Ahead of Trump decision, China Says it Will Stick to Paris Climate Deal
China said on Thursday it will stick to the Paris climate deal as the world awaited an announcement by U.S. President Donald Trump on whether to keep the United States in the global pact to fight climate change.
China has also been locked in territorial disputes with several of its other neighbours in the South China Sea, parts of which is claimed by Taiwan, Malaysia, Brunei, Vietnam and the Philippines.
Beijing: China said on Thursday it will stick to the Paris climate deal as the world awaited an announcement by U.S. President Donald Trump on whether to keep the United States in the global pact to fight climate change.
During his 2016 presidential campaign, Trump denounced the accord, and called global warming a hoax aimed at weakening U.S. industry. A source close to the matter said Trump was preparing to pull out of the agreement.
A U.S. withdrawal could deepen a rift with its allies. The United States would join Syria and Nicaragua as the world's only non-participants in the landmark 195-nation accord agreed upon in Paris in 2015.
Chinese Foreign Ministry spokeswoman Hua Chunying said the agreement had not been reached easily and it represented the broadest consensus of the international community.
"Climate change is a global challenge. No county can place itself outside of this," she told a daily news briefing.
No matter what changes other countries made in their positions, China would follow its green, sustainable development concept, strengthening measures to deal with climate change and would conscientiously follow the Paris agreement, Hua said.

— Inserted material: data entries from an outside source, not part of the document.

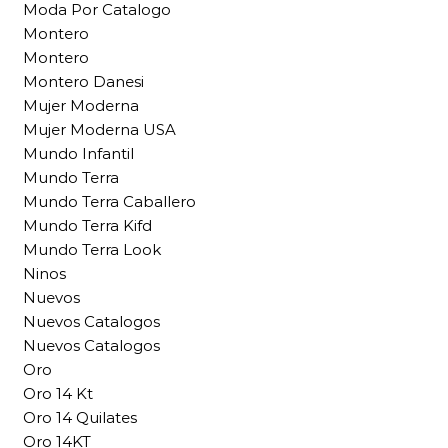
Moda Por Catalogo
Montero
Montero
Montero Danesi
Mujer Moderna
Mujer Moderna USA
Mundo Infantil
Mundo Terra
Mundo Terra Caballero
Mundo Terra Kifd
Mundo Terra Look
Ninos
Nuevos
Nuevos Catalogos
Nuevos Catalogos
Oro
Oro 14 Kt
Oro 14 Quilates
Oro 14KT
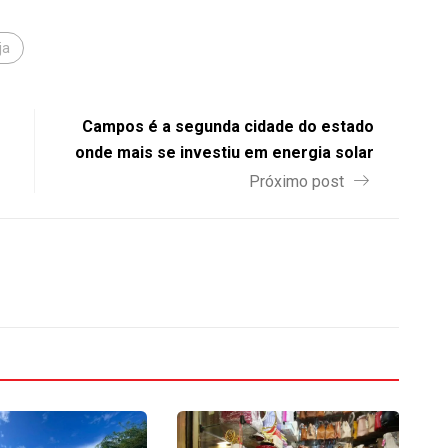
ja
Campos é a segunda cidade do estado
onde mais se investiu em energia solar
Próximo post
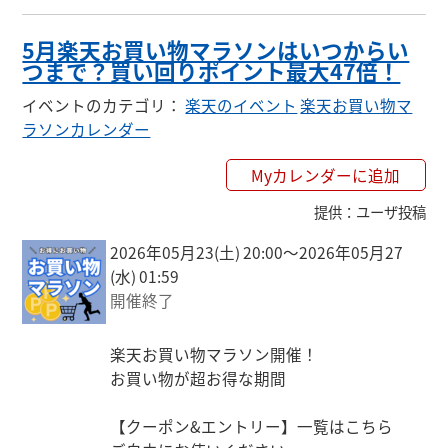
5月楽天お買い物マラソンはいつからい
つまで？買い回りポイント最大47倍！
イベントのカテゴリ
：
楽天のイベント
楽天お買い物マ
ラソンカレンダー
Myカレンダーに追加
提供
：
ユーザ投稿
2026年05月23(土) 20:00〜2026年05月27
(水) 01:59
開催終了
楽天お買い物マラソン開催！

お買い物が超お得な期間

【クーポン&エントリー】一覧はこちら
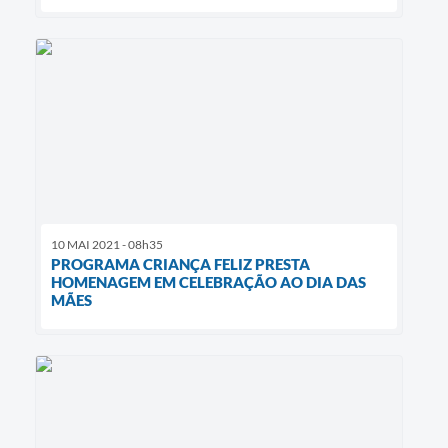
10 MAI 2021 - 08h35
PROGRAMA CRIANÇA FELIZ PRESTA
HOMENAGEM EM CELEBRAÇÃO AO DIA DAS
MÃES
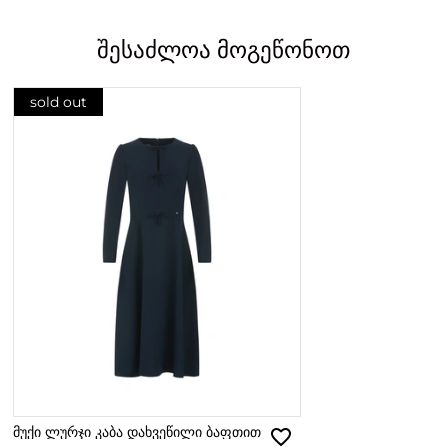
შესაძლოა მოგეწონოთ
sold out
მუქი ლურჯი კაბა დახვეწილი ბაფთით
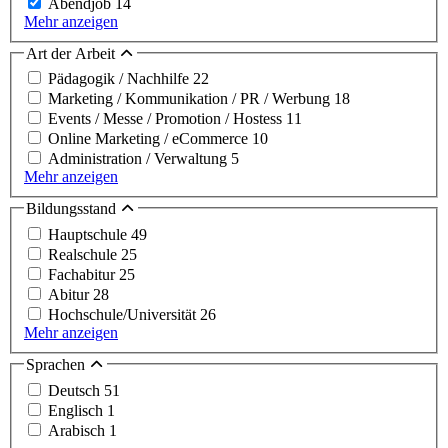
Abendjob
14
Mehr anzeigen
Art der Arbeit
Pädagogik / Nachhilfe
22
Marketing / Kommunikation / PR / Werbung
18
Events / Messe / Promotion / Hostess
11
Online Marketing / eCommerce
10
Administration / Verwaltung
5
Mehr anzeigen
Bildungsstand
Hauptschule
49
Realschule
25
Fachabitur
25
Abitur
28
Hochschule/Universität
26
Mehr anzeigen
Sprachen
Deutsch
51
Englisch
1
Arabisch
1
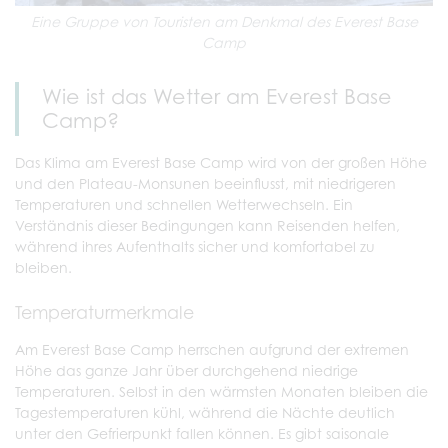
Eine Gruppe von Touristen am Denkmal des Everest Base
Camp
Wie ist das Wetter am Everest Base
Camp?
Das Klima am Everest Base Camp wird von der großen Höhe
und den Plateau-Monsunen beeinflusst, mit niedrigeren
Temperaturen und schnellen Wetterwechseln. Ein
Verständnis dieser Bedingungen kann Reisenden helfen,
während ihres Aufenthalts sicher und komfortabel zu
bleiben.
Temperaturmerkmale
Am Everest Base Camp herrschen aufgrund der extremen
Höhe das ganze Jahr über durchgehend niedrige
Temperaturen. Selbst in den wärmsten Monaten bleiben die
Tagestemperaturen kühl, während die Nächte deutlich
unter den Gefrierpunkt fallen können. Es gibt saisonale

"At the same time, we will continue to resolutely be a protector and promoter of the global climate system process, proactively participating in the multilateral climate change process," Hua said.
"We are willing to work with all sides to jointly protect the Paris agreement process, promote the actual rules and regulations of the agreement in follow-up talks and effectively enact them, and promote global green, low carbon, sustainable development."
Asked whether China had talked to the Trump administration about the Paris agreement, she said: "China and the United States have close communications about a wide variety of topics, and of course, this includes the issue of climate change."
Climate change was widely seen as one of the few bright spots of cooperation between Beijing and the previous Obama administration in Washington.
China and the European Union are set to issues a statement at a high-level meeting in Brussels committing to implement the climate deal, in a effort to bolster the pact as Trump appears set to abandon it.
China overtook the United States as the world's biggest emitter of greenhouse gases in 2007. But a U.S. withdrawal from the deal would give China more opportunity to burnish its image as a global leader.
China had fought previous attempts by foreign governments to limit carbon emissions, claiming it should be allowed the same space to develop and pollute that industrialised nations had.
But with its capital often choked by smog and its people angry about the environmental degradation that rapid development has wrought across the country, Beijing has become a strong proponent of efforts to halt global warming.